FOUR STEPS To boost the value of your legacy
If you're planning to leave money or assets to a relative or friend, consider sharing the inheritance with their spouse or children, advises Oonagh Casey, tax partner with Fagan & Partners.
Doing so should reduce or even eliminate the amount of tax that is paid on the inheritance – particularly if the inheritance you have in mind for your relative or friend is above the tax-free threshold.
If for example you're planning to leave an inheritance of €300,000 to your son, your son would only be able to inherit €225,000 of that tax-free. Your son's children, however, could inherit up to €30,150 each from you tax-free while your son's spouse can inherit up to €15,075 tax-free. So if you left €225,000 to your son, €30,150 to two of his children, and €14,700 to his spouse, no inheritance tax would have to be paid on the €300,000.

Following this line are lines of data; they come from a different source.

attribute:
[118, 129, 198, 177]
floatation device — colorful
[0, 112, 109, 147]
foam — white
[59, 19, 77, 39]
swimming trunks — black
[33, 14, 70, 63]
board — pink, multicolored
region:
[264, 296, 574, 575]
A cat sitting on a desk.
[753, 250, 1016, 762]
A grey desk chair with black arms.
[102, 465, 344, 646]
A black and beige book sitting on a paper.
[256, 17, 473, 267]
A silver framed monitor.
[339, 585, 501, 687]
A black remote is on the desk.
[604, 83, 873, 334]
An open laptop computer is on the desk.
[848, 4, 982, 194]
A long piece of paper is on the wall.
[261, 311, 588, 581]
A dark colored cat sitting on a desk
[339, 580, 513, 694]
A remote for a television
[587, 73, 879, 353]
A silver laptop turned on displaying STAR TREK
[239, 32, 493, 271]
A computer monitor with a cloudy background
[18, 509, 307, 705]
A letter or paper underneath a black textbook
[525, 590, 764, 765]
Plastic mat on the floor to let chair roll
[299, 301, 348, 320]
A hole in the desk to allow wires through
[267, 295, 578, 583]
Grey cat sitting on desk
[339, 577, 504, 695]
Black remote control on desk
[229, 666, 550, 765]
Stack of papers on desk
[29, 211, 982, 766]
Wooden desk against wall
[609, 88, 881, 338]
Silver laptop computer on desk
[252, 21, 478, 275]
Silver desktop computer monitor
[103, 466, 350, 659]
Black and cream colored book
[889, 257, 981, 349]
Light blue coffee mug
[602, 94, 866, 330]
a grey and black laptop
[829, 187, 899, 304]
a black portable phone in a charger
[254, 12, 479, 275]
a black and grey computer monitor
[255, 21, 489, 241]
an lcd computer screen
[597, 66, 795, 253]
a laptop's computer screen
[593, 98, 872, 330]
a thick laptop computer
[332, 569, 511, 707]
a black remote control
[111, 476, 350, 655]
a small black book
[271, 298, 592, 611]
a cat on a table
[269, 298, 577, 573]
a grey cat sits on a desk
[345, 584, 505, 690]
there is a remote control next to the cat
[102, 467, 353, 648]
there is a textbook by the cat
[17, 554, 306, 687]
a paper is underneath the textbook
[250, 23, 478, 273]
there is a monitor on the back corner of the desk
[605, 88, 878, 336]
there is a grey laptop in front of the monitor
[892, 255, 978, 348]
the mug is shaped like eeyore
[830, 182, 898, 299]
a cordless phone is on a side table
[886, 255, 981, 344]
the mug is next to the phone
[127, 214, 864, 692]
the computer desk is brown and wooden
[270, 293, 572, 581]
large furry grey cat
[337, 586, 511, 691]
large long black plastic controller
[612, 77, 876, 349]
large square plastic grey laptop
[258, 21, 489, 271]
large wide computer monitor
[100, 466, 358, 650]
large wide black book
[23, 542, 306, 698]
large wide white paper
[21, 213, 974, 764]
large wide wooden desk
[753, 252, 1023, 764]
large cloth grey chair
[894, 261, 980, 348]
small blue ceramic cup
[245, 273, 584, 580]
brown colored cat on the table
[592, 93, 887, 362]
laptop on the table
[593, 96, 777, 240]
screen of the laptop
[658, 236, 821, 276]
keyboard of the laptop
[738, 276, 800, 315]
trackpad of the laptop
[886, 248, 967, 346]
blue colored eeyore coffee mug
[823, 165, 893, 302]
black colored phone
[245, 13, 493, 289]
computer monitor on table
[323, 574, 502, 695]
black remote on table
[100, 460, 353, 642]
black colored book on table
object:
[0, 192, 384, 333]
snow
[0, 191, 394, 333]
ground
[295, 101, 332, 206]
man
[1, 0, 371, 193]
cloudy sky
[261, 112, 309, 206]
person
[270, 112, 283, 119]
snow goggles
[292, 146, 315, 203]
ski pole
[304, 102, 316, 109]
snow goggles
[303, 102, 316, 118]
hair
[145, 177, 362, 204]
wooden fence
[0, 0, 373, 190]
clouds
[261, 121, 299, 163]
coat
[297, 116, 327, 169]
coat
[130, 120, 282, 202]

Get up to speed on the exemptions to inheritance tax – as you could be able to take action now which would keep the taxman's claws out of your children's inheritance.
For example, if you own a number of properties which you plan to leave to your children when you die, you could save them hundreds of thousands of euro in tax by encouraging them to move into those properties. As long as your child has been living in the house for at least three years before inheriting it, he or she should not have to pay any inheritance tax on the property.
If you intend to go down this route, ensure your children understand the conditions of the exemption – otherwise, they could be hit with a hefty tax bill. To be eligible for the exemption, the property inherited must be a dwelling house and your child must not be beneficially entitled to an interest in any other house. Your child must also continue to live in that house for at least six years after inheriting it. If the house you plan to leave to your child is your only or main residence, they will usually not be able to inherit it tax-free.
If you own a business, this should also reduce the slice of the pie that the Taxman can get from your children's inheritance. "There remain generous reliefs from inheritance tax – particularly for business owners, but there are conditions to be met," says Cormac Brennan, partner with O'Connell Brennan Solicitors.
If you have young children, consider setting up a trust. "In some cases, particularly where children are young, trusts can be an effective way of passing on assets tax efficiently, on death or otherwise," says Brennan. "Where inheritance tax arises, assets can be disposed of in an orderly way to meet the tax bill."
If you have more than your fair share of nieces, nephews, grandchildren or whatever, maybe you could start to dish out your legacy while you're still alive.
Relatives can get gifts worth up to €3,000 a year without paying tax. Gifts can include cash, land, stocks or shares. Before drip-feeding your savings, however, make sure you can afford to do so.